What the exercise asks: Return the full listing exactly as it is written.

Supplied material:
---
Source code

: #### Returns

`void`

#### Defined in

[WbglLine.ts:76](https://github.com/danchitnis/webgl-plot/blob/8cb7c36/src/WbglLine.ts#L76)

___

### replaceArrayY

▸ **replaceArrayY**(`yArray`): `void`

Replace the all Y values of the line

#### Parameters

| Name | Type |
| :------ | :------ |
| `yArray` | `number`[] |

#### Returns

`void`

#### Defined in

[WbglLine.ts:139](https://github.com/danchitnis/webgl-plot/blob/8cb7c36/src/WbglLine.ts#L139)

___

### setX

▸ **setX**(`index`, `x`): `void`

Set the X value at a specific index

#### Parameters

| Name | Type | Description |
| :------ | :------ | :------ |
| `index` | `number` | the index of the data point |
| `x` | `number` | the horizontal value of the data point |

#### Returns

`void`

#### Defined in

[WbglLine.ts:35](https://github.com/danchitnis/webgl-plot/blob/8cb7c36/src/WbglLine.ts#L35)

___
---
Answer to this problem:
Source code

: #### Returns

`void`

#### Defined in

[WbglLine.ts:76](https://github.com/danchitnis/webgl-plot/blob/8cb7c36/src/WbglLine.ts#L76)

___

### replaceArrayY

▸ **replaceArrayY**(`yArray`): `void`

Replace the all Y values of the line

#### Parameters

| Name | Type |
| :------ | :------ |
| `yArray` | `number`[] |

#### Returns

`void`

#### Defined in

[WbglLine.ts:139](https://github.com/danchitnis/webgl-plot/blob/8cb7c36/src/WbglLine.ts#L139)

___

### setX

▸ **setX**(`index`, `x`): `void`

Set the X value at a specific index

#### Parameters

| Name | Type | Description |
| :------ | :------ | :------ |
| `index` | `number` | the index of the data point |
| `x` | `number` | the horizontal value of the data point |

#### Returns

`void`

#### Defined in

[WbglLine.ts:35](https://github.com/danchitnis/webgl-plot/blob/8cb7c36/src/WbglLine.ts#L35)

___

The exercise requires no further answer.